Ekipe Orizzonte, Longo: “Derby sentito, vogliamo continuare il percorso”

13-03-2026 18:34 -

Autore: Redazione

Archiviata la festa per la conquista della Coppa Italia, l’Ekipe Orizzonte torna a concentrarsi sul campionato. Domani, sabato 14 marzo alle ore 17:00, le rossazzurre saranno impegnate alla piscina di Nesima nel derby etneo contro la Brizz Nuoto, gara valida per la tredicesima giornata del campionato di Serie A1.

Una sfida sempre particolare, quella contro la formazione acese, che arriva pochi giorni dopo il successo ottenuto nella Final Six di Napoli, dove la squadra catanese ha conquistato per la sesta volta nella sua storia il trofeo della Coppa Italia. Un risultato che ha restituito entusiasmo e fiducia al gruppo, ma che non cambia l’approccio della squadra, già proiettata sui prossimi impegni.

A presentare la gara è la numero 7 dell’Ekipe Orizzonte, Aurora Longo, che sottolinea l’importanza del momento vissuto dalla squadra dopo il trionfo nazionale.

Lo scorso weekend – sottolinea Aurora Longo abbiamo vissuto un momento importante, perché ci ha dato tanta positività per quello che abbiamo fatto e ancor di più per ciò che sappiamo di poter ancora fare. Siamo soddisfatte di aver riportato a Catania un trofeo come la Coppa Italia che mancava ormai da tre anni”.

* Compiti da svolgere *
- 1) Ripeti testualmente il passo dell'articolo sull'Ekipe Orizzonte che comincia con «Archiviata la festa» e prosegue fino a «il trionfo nazionale.».
- 2) Secondo l'articolo sull'Ekipe Orizzonte, quante volte la squadra catanese ha conquistato la Coppa Italia?
- 3) Prosegui l'articolo sull'Ekipe Orizzonte dal punto in cui termina.
Il materiale riportato di seguito è distinto dall'articolo e va considerato a parte.

* Dati *

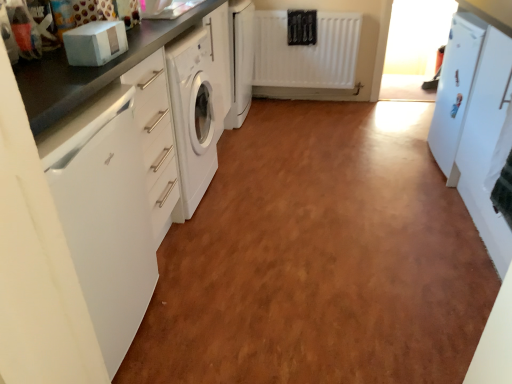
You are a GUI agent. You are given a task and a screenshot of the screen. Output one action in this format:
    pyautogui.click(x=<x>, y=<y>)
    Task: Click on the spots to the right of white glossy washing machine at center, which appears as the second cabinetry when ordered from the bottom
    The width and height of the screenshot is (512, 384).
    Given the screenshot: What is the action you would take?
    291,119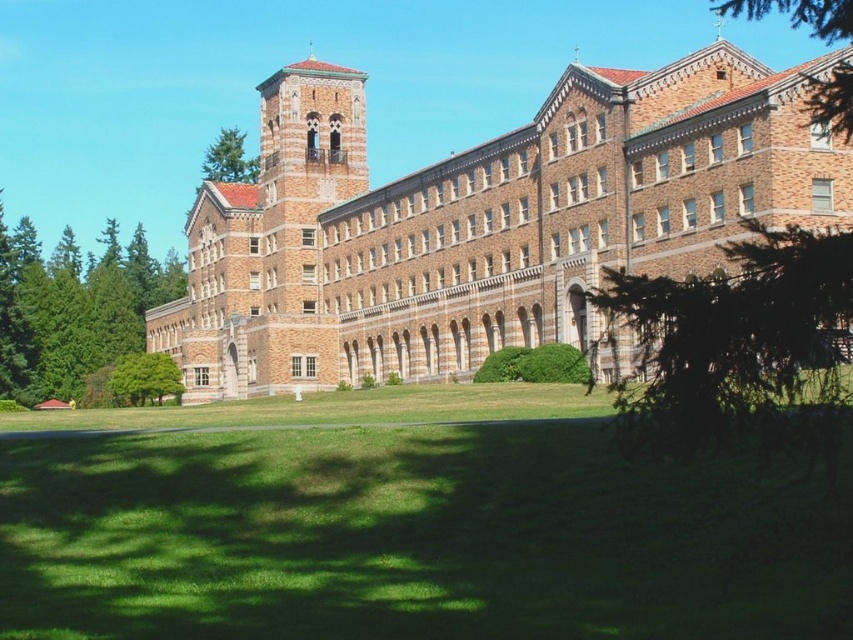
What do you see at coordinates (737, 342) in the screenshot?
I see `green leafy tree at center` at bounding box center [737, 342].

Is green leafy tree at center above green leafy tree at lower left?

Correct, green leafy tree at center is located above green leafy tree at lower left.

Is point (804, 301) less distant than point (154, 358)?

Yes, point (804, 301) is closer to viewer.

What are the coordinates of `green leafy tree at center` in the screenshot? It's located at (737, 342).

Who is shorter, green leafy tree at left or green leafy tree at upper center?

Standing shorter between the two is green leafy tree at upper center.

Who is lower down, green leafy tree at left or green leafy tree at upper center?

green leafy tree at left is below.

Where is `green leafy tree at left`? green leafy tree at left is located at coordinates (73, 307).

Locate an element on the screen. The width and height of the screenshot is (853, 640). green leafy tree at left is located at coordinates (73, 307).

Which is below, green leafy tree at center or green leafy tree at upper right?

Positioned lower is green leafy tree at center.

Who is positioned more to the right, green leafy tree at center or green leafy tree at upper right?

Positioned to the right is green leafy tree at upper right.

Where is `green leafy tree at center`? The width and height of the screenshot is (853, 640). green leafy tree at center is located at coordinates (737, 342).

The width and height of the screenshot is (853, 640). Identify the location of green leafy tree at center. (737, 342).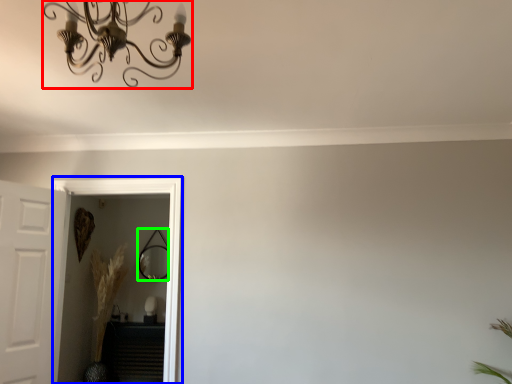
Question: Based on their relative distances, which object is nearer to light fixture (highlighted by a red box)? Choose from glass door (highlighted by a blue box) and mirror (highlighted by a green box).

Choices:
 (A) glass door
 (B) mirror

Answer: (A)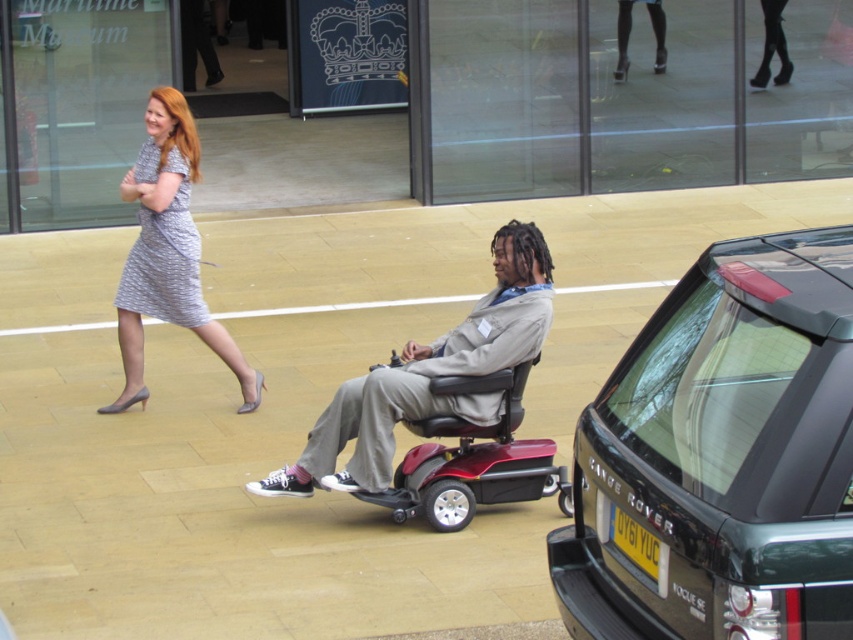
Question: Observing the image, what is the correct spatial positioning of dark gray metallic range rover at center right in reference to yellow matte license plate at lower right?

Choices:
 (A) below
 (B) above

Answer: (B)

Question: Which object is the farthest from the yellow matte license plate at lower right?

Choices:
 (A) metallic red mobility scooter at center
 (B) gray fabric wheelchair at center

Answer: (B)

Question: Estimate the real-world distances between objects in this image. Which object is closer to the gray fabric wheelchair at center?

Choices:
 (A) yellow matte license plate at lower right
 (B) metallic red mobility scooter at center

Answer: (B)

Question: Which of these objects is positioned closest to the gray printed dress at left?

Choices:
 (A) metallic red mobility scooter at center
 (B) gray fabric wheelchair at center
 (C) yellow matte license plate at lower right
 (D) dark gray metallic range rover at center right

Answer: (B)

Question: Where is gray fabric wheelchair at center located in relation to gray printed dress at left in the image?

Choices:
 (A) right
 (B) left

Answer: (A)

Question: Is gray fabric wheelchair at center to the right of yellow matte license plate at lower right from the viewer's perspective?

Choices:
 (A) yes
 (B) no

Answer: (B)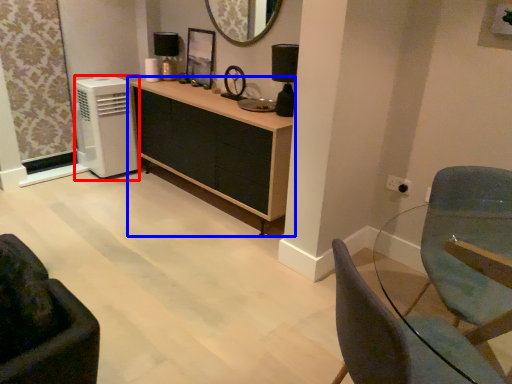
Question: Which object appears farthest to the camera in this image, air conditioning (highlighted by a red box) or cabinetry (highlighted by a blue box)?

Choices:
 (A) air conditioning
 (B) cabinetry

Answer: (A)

---

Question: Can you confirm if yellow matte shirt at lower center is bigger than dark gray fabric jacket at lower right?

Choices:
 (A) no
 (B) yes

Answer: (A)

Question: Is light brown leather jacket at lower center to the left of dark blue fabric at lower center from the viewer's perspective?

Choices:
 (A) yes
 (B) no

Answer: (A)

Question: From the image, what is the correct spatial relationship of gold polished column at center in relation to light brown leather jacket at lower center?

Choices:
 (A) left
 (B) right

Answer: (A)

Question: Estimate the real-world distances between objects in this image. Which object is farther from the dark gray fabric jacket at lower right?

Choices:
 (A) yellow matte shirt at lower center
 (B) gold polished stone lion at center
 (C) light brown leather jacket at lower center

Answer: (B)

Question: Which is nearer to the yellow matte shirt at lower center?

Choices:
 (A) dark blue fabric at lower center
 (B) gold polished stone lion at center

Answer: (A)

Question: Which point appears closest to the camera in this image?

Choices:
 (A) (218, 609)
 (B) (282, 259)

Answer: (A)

* Risposte per numero *
- 1)
Archiviata la festa per la conquista della Coppa Italia, l’Ekipe Orizzonte torna a concentrarsi sul campionato. Domani, sabato 14 marzo alle ore 17:00, le rossazzurre saranno impegnate alla piscina di Nesima nel derby etneo contro la Brizz Nuoto, gara valida per la tredicesima giornata del campionato di Serie A1.

Una sfida sempre particolare, quella contro la formazione acese, che arriva pochi giorni dopo il successo ottenuto nella Final Six di Napoli, dove la squadra catanese ha conquistato per la sesta volta nella sua storia il trofeo della Coppa Italia. Un risultato che ha restituito entusiasmo e fiducia al gruppo, ma che non cambia l’approccio della squadra, già proiettata sui prossimi impegni.

A presentare la gara è la numero 7 dell’Ekipe Orizzonte, Aurora Longo, che sottolinea l’importanza del momento vissuto dalla squadra dopo il trionfo nazionale.

- 2) Sei volte: quella di Napoli è la sesta della sua storia.

- 3)
Nonostante l’entusiasmo per la vittoria del trofeo, il gruppo rossazzurro resta concentrato sul lavoro quotidiano e sulla necessità di migliorarsi: “Siamo rientrate da Napoli con grande consapevolezza dei nostri mezzi, ma ovviamente tutto questo non ci basta. Quindi stiamo continuando a lavorare per correggere gli errori che comunque abbiamo commesso”.

Il derby contro la Brizz Nuoto rappresenta quindi un nuovo passaggio nel percorso stagionale dell’Ekipe Orizzonte, chiamata a mantenere alta l’attenzione anche in vista della sfida di alto livello in programma tra pochi giorni sul campo della Sis Roma: “Domani giocheremo il derby, che per noi è sempre una partita sentita. Siamo cariche e ci sentiamo pronte a continuare il percorso che abbiamo intrapreso”.